Okulun başlamasının üzerinden yaklaşık üç hafta geçmesine rağmen hâlâ tatil kafasından çıkamadığım için gerilerden geliyordum. Telafi etmem gereken birçok ders olmasına rağmen üzerimde çılgınlar gibi bir boş vermişlik vardı. Bu boş vermişliğin acısını yumurta kapıya dayandığında anlayacağımdan adım kadar emin olsam da bu hiçbir şeyi değiştirmiyordu. Sonuç itibariyle bu dersleri halletmesi gereken kişi bendim ve bunu eninde sonunda yapacaktım, o yüzden de sonunda yapmayı tercih ediyordum. Ne tercihti ama...

An itibariyle Türkçe dersindeydik ama hocamız bugün rahatsızlandığı için derse gelememişti. Yerine bakacak başka bir Türkçe hocası da olmadığından dersimiz boş geçiyordu. Sınıf arkadaşlarımdan bazıları kantine inmişti, bazıları uyuyordu, bazıları da sınıfta kendi aralarında konuşuyordu. Ben de birkaç kişiyle sohbet etmeye çalışmış fakat çabuk sıkılmıştım. Barış ve Akgün'ün şu an yanımda olmalarını o kadar çok isterdim ki... Maalesef sınıflarımız ayrı olduğu için onlar derstelerdi ve ben de onları teneffüse kadar beklemek zorundaydım.

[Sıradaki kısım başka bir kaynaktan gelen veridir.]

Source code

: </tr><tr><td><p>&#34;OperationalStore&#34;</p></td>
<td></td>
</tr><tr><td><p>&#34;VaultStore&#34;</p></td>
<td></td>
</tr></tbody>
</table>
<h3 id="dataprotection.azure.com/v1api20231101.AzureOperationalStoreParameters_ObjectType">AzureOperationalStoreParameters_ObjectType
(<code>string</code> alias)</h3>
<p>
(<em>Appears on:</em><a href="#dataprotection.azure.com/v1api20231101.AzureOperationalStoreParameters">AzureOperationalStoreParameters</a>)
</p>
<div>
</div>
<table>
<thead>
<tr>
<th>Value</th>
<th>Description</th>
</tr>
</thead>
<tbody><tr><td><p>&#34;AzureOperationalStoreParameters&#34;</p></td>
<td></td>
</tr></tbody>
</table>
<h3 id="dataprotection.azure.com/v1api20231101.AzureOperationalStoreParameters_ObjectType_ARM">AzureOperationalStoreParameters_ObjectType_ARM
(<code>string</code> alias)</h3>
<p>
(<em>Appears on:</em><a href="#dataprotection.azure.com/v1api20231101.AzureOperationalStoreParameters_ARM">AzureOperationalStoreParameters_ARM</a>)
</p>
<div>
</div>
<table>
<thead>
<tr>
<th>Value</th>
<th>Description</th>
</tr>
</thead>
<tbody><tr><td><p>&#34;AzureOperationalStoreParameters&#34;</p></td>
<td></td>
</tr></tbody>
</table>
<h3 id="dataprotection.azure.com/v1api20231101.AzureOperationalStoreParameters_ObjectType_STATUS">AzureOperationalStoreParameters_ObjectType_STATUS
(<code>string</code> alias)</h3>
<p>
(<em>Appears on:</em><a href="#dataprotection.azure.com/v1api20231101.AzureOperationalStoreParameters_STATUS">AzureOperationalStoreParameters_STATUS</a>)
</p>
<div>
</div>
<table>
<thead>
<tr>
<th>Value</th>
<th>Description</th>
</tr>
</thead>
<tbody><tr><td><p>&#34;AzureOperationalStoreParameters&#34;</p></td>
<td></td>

Sınıfta sıkıldığım için kantine inmeye karar vermiştim. Normalde boş ders de olsa ders saatinde kantine inmek yasaktı ama kimse bu yasağı takmadığı için okul yönetimi öğrencileri uyarmaktan bıkmıştı. Müdür yardımcısından öğretmenlerine kadar beden eğitimi dersinde veya boş derslerde kantinde oturan öğrenci görülünce buna göz yumuluyordu. Tabii bu duruma takıntılı hocalar da yok değildi ama büyük bir çoğunluğunun bunu takmadığını söyleyebilirdim.

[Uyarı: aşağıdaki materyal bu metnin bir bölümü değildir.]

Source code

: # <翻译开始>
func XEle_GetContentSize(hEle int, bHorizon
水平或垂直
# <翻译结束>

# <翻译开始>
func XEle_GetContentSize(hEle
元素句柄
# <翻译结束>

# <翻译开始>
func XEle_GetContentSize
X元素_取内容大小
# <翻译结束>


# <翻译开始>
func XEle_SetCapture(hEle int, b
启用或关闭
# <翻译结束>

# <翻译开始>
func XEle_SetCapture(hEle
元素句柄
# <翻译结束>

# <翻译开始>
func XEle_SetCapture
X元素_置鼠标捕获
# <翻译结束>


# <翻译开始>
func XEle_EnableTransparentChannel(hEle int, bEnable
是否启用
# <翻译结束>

Kantine iner inmez ilk işim kendime sıcak bir çay ve çikolata almak olmuştu. Saçlarının tamamı beyazlamış olan kantin görevlimiz Cezmi amca çayımı ve çikolatamı bana uzatırken, "Buyurun Meryem Hanım," dedi. "Yine bekleriz... Ama bir dahaki gelişinizde çift kaşarlı tost almazsanız fena bozuşuruz, ona göre."

Kocaman sırıttım, "Sen bana çift kaşarlı tost verirsin de ben almaz mıyım, Cezmi amcacığım? Hatta madem gönlünden koptu, şimdi de verebilirsin hiç problem değil!"

"Bana beş lira verirsen, gönlümden kopan en güzel tostu hazırlarım sana!"

"Asıl sen bana ver o beş lirayı, sana, hayatında yiyeceğin en güzel tostu hazırlarım!"

"Yok ya!"

"Sana yok ya," diyerek ellerimi belime dayadım. "Öğrenciyim ben öğrenci! Beş lirayı bir tost için feda edebilmek benim için çok büyük bir lüks. Haberin var mı senin?"

"Ben de esnafım. Para kazanmam lazım, değil mi?"

"Ben senin esnaflığını düşünmesem çayımı ve çikolatamı evden getirirdim," dedim gözlerimi devirerek. "Bunu yapmak benim için çok zor değil yani. O yüzden çayımı ve çikolatamı alayım..." Avcumun içinde sıktığım bozuklukları Cezmi amcaya uzattım. "Sen de al şu üç buçuk lirayı, yolumuza bakalım. Olur mu?"

Cezmi amca başını iki yana sallayarak uzattığım parayı aldı, "Şimdiki gençliğin de her şeye verecek bir cevabı var Maşallah! Afiyet olsun kızım."

Gülümsedim, "Sana da Allah bereket versin amcacığım. Sen de umarım her gün buradan beş liraya tost alacak devlet lisesi öğrencileri bulursun."